A more formal definition is

\(\displaystyle 0! = 1\ and\)

\(\displaystyle n! = n * (n - 1)!\ for\ any\ n \in \mathbb N^+.\)

BINOMIAL COEFFICIENT

\(\displaystyle n,\ k \in \mathbb Z\ and\ 0 \le k \le n \implies \dbinom{n}{k} = \dfrac{n!}{k! * (n - k)!}.\)

Assume we flip a FAIR coin 6 times and write down the results as we get them.

As you saw there are 64 possibilities. And if the coin is fair, the probability of any one of them is

\(\displaystyle \dfrac{1}{64}.\)

I suggest that you write every possibility down in a systematic way, starting with HHHHHH and ending with TTTTTT. Count them up. You should have 64 and no duplicates.

How many cases will have 6 heads? Obviously 1. But

\(\displaystyle \dbinom{6}{6} = \dfrac{6!}{6! * (6 - 6)!} = \dfrac{1}{(6 - 6)!} = \dfrac{1}{0!} = \dfrac{1}{1} = 1.\)

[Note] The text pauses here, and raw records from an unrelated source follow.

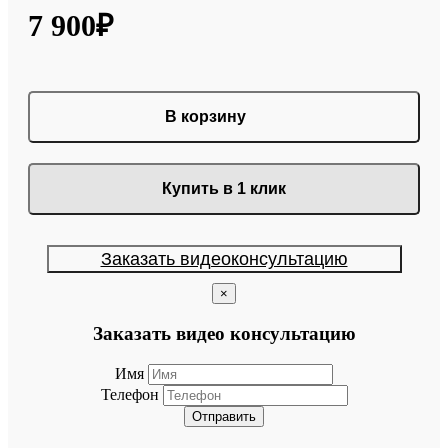
7 900₽
В корзину
Купить в 1 клик
Заказать видеоконсультацию
×
Заказать видео консультацию
Имя
Телефон
Отправить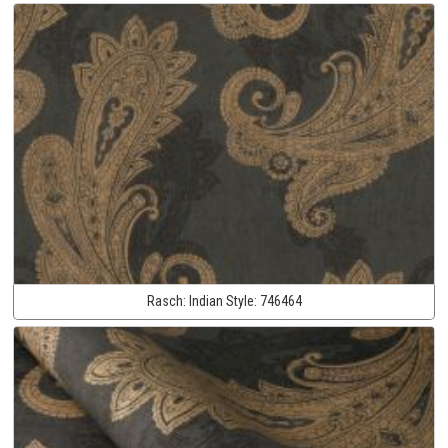
Rasch:
Indian Style:
746464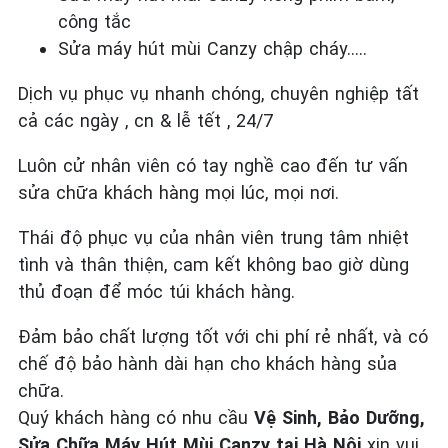
công tắc
Sửa máy hút mùi Canzy chập cháy…..
Dịch vụ phục vụ nhanh chóng, chuyên nghiệp tất
cả các ngày , cn & lễ tết , 24/7
Luôn cử nhân viên có tay nghề cao đến tư vấn
sửa chữa khách hàng mọi lúc, mọi nơi.
Thái độ phục vụ của nhân viên trung tâm nhiệt
tình và thân thiện, cam kết không bao giờ dùng
thủ đoạn để móc túi khách hàng.
Đảm bảo chất lượng tốt với chi phí rẻ nhất, và có
chế độ bảo hành dài hạn cho khách hàng sủa
chữa.
Quý khách hàng có nhu cầu
Vệ Sinh, Bảo Dưỡng,
Sửa Chữa Máy Hút Mùi Canzy tại Hà Nội
xin vui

How many cases will have 5 heads. It is not so obvious, but it is 6 cases because the T could come first, second, third, fourth, fifth, or sixth. And

\(\displaystyle \dbinom{6}{5} = \dfrac{6!}{5! * (6 - 5)!} = \dfrac{6 * 5 * 4 * 3 * 2 * 1}{5 * 4 * 3 * 2 * 1 * 1!} = \dfrac{6}{1} = 6.\)

How many cases will have 4 heads. I suggest you count them up. You will find if you have not made a mistake that you have 15. They will look like this:

HHHHTT 1

HHHTHT 2

HHTHHT 3

HTHHHT 4

THHHHT 5

HHHTTH 6

HHTHTH 7

HTHHTH 8

THHHTH 9

HHTTHH 10

HTHTHH 11

THHTHH 12

HTTHHH 13

THTHHH 14

TTHHHH 15

And

\(\displaystyle \dbinom{6}{4} = \dfrac{6!}{4! * (6 - 4)!} = \dfrac{6 * 5 * 4 * 3 * 2 * 1}{ 4 * 3 * 2 * 1 * 2!} = \dfrac{6 * 5}{2 * 1} = 15.\)